I can say without a doubt he will be a hunter for the rest of his life.

Here he is with a couple of the pups that didn't want to sit still for the picture.

[siteimg]5292[/siteimg]


----------



## deacon (Sep 12, 2003)

Awesome!

Man those dogs look cold.


----------



## DJRooster (Nov 4, 2002)

Great picture that is what it is all about but get the man a hunting hat!!!!


----------



## Dak (Feb 28, 2005)

SWEET!!


----------



## Springer (Dec 21, 2004)

> but get the man a hunting hat!!!!


He had a camo baseball hat in the car but was very happy to find the stocking hat under the seat because the hood on the coat wasn't cutting it for him. He also lost one glove so he went all day with only a left hand glove.

I guess we were not quite ready for the cold.


----------



## target (Aug 10, 2006)

Springer said:


> He had a camo baseball hat in the car but was very happy to find the stocking hat under the seat because the hood on the coat wasn't cutting it for him. He also lost one glove so he went all day with only a left hand glove.
> 
> I guess we were not quite ready for the cold.


Ha I agree, I have about 15 left handed gloves I lose my righ one everytime.

Good to see a couple youngens pups and kid must have been a blast.


----------



## Springer (Dec 21, 2004)

With two of his roosters he was walking the edge and the GSP pointed and he went in and flushed the birds, two roosters and he shot one then about thirty feet further up another point and two more roosters. He got one out of each point, he was extremley happy especially when dad shot at one and missed and he cleaned up for me, I didn't get a chance for a second shot.

He took both on his first shot.


----------



## Rick Acker (Sep 26, 2002)

Now that is cool proud papa!


----------



## mburgess (Aug 11, 2003)

Nice!


----------



## kgpcr (Sep 2, 2006)

If you teach a kid to hunt you wont have to hunt for your kid. Great clean fun for a kid.
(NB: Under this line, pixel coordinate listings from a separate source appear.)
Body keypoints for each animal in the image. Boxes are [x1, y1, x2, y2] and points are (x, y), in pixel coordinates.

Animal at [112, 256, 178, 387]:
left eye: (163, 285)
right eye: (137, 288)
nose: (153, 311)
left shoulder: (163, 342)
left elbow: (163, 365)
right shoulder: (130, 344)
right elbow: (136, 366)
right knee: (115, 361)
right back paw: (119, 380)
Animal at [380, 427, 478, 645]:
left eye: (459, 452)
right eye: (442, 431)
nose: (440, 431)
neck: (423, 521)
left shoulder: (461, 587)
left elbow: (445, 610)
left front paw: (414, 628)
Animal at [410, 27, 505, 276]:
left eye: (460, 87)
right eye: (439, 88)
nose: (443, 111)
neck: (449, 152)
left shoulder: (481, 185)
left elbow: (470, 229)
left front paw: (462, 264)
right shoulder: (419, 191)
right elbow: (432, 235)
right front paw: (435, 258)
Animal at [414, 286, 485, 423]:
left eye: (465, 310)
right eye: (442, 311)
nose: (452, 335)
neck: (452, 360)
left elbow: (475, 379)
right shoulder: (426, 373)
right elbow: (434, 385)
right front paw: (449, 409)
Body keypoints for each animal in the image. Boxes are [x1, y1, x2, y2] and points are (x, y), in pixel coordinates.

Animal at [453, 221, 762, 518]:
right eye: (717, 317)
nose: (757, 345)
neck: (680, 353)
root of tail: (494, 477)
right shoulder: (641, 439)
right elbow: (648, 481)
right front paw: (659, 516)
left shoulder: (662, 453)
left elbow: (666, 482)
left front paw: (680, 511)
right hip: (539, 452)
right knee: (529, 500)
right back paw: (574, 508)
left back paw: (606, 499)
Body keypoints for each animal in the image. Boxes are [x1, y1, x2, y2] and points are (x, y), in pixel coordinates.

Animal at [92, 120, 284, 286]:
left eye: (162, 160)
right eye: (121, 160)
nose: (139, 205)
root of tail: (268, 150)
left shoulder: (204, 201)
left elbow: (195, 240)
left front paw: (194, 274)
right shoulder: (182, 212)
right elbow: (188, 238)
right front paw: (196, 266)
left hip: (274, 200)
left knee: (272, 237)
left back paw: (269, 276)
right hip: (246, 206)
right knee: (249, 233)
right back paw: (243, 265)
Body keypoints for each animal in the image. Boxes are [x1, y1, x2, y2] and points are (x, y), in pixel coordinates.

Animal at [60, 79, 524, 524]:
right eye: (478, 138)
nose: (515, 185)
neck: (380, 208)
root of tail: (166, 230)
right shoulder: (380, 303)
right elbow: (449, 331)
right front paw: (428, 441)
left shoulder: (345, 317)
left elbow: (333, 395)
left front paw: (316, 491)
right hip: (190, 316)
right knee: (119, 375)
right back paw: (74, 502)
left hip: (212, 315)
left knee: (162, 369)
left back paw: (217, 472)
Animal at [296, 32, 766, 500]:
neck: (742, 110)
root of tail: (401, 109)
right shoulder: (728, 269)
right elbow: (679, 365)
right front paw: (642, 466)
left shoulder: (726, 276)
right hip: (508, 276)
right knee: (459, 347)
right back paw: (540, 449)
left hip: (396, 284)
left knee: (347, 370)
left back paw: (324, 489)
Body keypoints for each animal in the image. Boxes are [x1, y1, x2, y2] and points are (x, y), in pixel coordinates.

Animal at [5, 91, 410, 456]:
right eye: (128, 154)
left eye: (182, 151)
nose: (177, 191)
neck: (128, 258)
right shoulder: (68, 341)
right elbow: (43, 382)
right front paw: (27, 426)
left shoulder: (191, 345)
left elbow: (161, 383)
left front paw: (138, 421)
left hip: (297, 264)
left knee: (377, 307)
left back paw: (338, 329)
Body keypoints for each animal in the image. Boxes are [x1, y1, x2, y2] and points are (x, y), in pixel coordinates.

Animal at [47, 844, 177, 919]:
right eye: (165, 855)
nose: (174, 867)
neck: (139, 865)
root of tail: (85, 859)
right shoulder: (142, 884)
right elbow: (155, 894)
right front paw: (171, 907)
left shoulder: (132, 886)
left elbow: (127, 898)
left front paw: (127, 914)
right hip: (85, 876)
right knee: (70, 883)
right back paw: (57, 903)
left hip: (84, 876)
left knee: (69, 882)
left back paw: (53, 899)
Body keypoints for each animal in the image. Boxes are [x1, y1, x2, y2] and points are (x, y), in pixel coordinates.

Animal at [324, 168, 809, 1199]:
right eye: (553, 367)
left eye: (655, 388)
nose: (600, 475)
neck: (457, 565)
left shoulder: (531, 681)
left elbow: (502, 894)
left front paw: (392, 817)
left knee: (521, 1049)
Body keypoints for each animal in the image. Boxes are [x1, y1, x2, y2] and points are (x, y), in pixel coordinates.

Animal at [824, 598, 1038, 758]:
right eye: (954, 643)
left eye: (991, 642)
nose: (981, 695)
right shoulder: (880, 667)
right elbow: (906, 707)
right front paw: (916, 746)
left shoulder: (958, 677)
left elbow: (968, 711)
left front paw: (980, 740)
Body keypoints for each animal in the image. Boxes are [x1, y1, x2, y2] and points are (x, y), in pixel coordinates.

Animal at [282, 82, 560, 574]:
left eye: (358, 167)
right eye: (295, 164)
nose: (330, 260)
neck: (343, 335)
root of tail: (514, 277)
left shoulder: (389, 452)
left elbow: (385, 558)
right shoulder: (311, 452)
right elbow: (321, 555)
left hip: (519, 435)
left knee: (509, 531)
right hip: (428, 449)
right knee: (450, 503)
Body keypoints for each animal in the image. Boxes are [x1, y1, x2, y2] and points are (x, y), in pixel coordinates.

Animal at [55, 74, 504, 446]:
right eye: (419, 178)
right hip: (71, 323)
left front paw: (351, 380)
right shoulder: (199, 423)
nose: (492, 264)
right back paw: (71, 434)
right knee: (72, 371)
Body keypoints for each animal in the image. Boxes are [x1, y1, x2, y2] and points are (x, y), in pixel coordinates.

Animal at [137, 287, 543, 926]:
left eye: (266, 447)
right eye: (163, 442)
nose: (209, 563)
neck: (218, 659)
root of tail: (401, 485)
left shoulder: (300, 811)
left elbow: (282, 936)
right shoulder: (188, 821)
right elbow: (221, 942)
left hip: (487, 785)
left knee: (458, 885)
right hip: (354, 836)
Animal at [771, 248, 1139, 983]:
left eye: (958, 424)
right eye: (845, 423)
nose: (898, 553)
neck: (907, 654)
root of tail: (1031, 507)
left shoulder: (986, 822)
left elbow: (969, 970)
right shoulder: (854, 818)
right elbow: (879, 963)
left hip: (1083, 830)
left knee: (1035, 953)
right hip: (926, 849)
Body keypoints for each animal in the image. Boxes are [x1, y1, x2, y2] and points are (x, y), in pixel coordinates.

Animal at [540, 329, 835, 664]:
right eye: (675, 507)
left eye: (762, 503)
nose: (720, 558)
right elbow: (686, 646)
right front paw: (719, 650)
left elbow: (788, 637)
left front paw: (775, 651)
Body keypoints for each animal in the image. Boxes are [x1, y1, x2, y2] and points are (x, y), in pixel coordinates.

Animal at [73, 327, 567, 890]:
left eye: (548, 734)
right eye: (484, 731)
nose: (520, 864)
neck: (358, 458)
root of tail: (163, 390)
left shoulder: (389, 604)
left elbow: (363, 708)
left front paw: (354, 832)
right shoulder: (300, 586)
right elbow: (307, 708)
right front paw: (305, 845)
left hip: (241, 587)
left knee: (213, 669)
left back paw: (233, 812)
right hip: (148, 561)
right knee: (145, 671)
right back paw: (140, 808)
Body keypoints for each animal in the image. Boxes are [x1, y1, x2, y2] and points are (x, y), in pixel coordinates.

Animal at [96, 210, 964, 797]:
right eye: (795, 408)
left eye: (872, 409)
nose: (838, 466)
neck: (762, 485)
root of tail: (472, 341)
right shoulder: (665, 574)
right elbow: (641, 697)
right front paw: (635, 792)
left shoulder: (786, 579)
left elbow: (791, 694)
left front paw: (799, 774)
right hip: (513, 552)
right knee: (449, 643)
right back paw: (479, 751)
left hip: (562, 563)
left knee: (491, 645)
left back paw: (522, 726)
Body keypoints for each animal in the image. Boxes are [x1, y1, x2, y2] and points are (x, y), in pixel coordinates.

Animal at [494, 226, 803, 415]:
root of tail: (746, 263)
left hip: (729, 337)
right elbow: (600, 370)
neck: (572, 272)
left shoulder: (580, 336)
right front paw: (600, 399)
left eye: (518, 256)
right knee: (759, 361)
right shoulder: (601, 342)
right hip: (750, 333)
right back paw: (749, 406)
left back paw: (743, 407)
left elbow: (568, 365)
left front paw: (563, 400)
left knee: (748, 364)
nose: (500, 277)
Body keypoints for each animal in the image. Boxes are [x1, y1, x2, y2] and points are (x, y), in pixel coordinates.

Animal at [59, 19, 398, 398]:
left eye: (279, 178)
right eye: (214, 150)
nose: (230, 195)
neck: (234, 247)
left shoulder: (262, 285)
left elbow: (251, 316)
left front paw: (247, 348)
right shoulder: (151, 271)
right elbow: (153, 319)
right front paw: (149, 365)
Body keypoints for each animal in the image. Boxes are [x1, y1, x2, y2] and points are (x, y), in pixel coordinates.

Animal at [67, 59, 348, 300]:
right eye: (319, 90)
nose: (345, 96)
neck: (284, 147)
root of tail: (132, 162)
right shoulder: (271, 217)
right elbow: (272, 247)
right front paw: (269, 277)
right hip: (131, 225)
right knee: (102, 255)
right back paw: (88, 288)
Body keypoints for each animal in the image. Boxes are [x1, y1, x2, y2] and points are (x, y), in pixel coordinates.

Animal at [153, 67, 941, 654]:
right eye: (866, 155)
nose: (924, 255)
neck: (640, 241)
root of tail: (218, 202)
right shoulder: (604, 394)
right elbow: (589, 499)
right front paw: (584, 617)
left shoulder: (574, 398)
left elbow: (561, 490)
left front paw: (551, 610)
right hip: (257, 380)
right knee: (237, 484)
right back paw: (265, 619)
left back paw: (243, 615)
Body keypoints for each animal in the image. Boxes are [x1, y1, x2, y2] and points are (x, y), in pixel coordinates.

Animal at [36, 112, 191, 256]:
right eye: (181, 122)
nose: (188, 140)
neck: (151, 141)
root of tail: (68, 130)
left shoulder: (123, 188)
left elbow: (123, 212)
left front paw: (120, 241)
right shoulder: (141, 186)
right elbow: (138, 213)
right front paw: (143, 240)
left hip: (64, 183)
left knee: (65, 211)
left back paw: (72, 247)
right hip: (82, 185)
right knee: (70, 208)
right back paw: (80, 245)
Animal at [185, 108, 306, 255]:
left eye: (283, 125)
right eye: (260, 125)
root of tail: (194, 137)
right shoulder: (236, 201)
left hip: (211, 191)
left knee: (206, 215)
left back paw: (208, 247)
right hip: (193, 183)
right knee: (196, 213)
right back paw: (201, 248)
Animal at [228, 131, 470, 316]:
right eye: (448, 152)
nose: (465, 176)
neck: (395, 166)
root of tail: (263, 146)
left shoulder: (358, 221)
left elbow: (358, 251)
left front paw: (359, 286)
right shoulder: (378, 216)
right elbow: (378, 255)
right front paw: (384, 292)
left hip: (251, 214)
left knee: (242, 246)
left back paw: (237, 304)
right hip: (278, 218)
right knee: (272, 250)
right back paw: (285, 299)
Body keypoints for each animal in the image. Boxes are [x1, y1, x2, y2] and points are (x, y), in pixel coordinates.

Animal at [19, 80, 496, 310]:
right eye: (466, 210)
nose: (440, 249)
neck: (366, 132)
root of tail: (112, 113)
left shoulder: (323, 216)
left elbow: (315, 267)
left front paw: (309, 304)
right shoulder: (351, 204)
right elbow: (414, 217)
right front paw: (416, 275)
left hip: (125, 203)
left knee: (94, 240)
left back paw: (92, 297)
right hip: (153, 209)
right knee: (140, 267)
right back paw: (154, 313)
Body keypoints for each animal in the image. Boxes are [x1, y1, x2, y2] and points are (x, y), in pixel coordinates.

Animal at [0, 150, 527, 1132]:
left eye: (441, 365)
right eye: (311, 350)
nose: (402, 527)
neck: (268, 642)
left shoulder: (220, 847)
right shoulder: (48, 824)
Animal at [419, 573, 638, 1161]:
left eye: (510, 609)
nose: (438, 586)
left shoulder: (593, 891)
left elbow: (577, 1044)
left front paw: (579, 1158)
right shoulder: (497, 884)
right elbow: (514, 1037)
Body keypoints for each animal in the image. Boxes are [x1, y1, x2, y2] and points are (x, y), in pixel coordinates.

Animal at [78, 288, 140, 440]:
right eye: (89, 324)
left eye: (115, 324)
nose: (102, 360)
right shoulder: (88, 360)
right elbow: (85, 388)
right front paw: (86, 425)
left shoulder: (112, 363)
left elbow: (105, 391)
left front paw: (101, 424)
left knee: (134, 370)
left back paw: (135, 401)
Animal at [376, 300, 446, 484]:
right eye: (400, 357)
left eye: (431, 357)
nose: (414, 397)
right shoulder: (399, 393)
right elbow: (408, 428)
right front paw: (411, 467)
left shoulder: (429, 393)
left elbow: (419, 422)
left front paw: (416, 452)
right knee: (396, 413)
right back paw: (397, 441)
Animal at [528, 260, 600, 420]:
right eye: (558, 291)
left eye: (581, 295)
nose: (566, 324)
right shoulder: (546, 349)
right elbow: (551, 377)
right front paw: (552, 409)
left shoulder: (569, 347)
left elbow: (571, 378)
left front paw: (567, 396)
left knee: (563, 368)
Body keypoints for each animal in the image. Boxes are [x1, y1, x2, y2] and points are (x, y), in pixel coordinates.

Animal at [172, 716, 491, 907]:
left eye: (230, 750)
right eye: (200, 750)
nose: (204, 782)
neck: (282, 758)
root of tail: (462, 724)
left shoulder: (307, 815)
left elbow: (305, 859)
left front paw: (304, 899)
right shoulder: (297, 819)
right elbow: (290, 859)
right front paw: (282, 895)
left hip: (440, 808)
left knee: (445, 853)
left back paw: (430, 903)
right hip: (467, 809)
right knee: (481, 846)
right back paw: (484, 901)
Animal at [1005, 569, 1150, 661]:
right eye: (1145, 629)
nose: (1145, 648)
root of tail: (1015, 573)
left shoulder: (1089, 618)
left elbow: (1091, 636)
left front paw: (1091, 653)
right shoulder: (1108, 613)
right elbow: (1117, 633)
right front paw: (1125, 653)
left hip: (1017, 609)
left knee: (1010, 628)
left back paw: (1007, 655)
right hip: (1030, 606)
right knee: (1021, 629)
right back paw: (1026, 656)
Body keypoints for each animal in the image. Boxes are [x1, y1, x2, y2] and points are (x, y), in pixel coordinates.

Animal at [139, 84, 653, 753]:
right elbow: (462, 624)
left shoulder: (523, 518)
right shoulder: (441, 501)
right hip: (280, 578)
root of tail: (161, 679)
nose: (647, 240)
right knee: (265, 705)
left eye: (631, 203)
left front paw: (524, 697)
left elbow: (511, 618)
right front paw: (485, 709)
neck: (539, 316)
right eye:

I hope you created a hunting monster!! the future of hunting is in kids like yours!
GREAT JOB


----------



## Remmi_&amp;_I (Dec 2, 2003)

Great pic! Best memories were when I first started hunting with my dad ( I was a sophomore in HS though :eyeroll: )


----------



## Crazy Horse RVN (Aug 31, 2006)

This was my first time hunting in ND. It was wonderful to say the least. Pheasants, Sharpies, and Huns. The two best days were when my partner and I took the rancher's sons girlfriend's eight year old son hunting with us. It was the first time he'd ever been hunting. He had a ball just tagging along. He was thrilled when I asked him to hold my shotgun as I negotiated those barbed wire fences. Of course we gave him a crash course in how to check if the gun was loaded and how to handle it. (Break open shotguns, unloaded of course.)

The next day his mother gave us a hand made (Crayon) "Thank You" card the boy had made for each of us with a drawing of a hunter shooting a Pheasant over a dog. I'm going to hang that card in my hunting camp in N.E. Pennsylvania. I think we left the boy with a good lasting impression of bird hunters. Should I ever return I will make a point to take this boy hunting again. We really had a good time with him.


----------